Transcribed page contents
▬▬▬▬▬▬
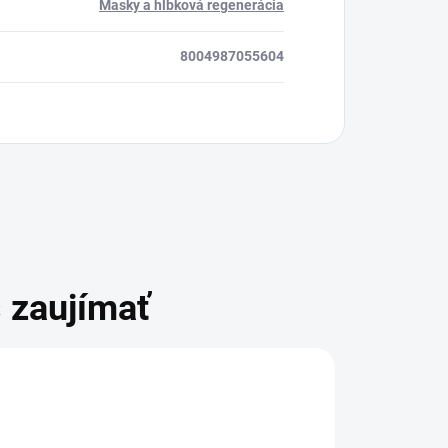
Masky a hĺbková regenerácia
8004987055604
 zaujímať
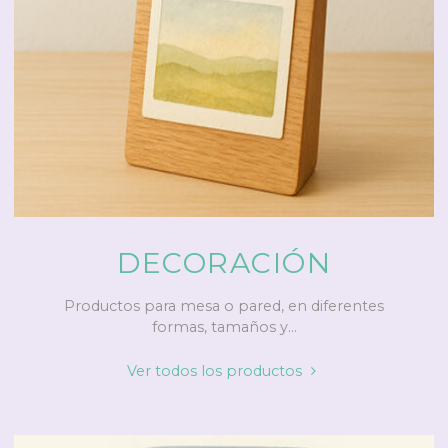
DECORACIÓN
Productos para mesa o pared, en diferentes
formas, tamaños y...
"Decoración"
Ver todos los productos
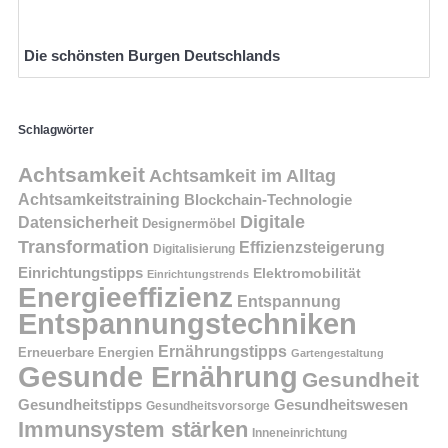
Die schönsten Burgen Deutschlands
Schlagwörter
Achtsamkeit
Achtsamkeit im Alltag
Achtsamkeitstraining
Blockchain-Technologie
Digitale
Datensicherheit
Designermöbel
Transformation
Effizienzsteigerung
Digitalisierung
Einrichtungstipps
Elektromobilität
Einrichtungstrends
Energieeffizienz
Entspannung
Entspannungstechniken
Ernährungstipps
Erneuerbare Energien
Gartengestaltung
Gesunde Ernährung
Gesundheit
Gesundheitstipps
Gesundheitswesen
Gesundheitsvorsorge
Immunsystem stärken
Inneneinrichtung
▬▬▬▬▬▬
◆ **Requirement**:
The images are to be left out while the entries are written out exactly.

◆ **Expected answer**:
Masky a hĺbková regenerácia
8004987055604
 zaujímať
DECORACIÓN
Productos para mesa o pared, en diferentes
formas, tamaños y...
"Decoración"
Ver todos los productos
Die schönsten Burgen Deutschlands
Schlagwörter
Achtsamkeit
Achtsamkeit im Alltag
Achtsamkeitstraining
Blockchain-Technologie
Digitale
Datensicherheit
Designermöbel
Transformation
Effizienzsteigerung
Digitalisierung
Einrichtungstipps
Elektromobilität
Einrichtungstrends
Energieeffizienz
Entspannung
Entspannungstechniken
Ernährungstipps
Erneuerbare Energien
Gartengestaltung
Gesunde Ernährung
Gesundheit
Gesundheitstipps
Gesundheitswesen
Gesundheitsvorsorge
Immunsystem stärken
Inneneinrichtung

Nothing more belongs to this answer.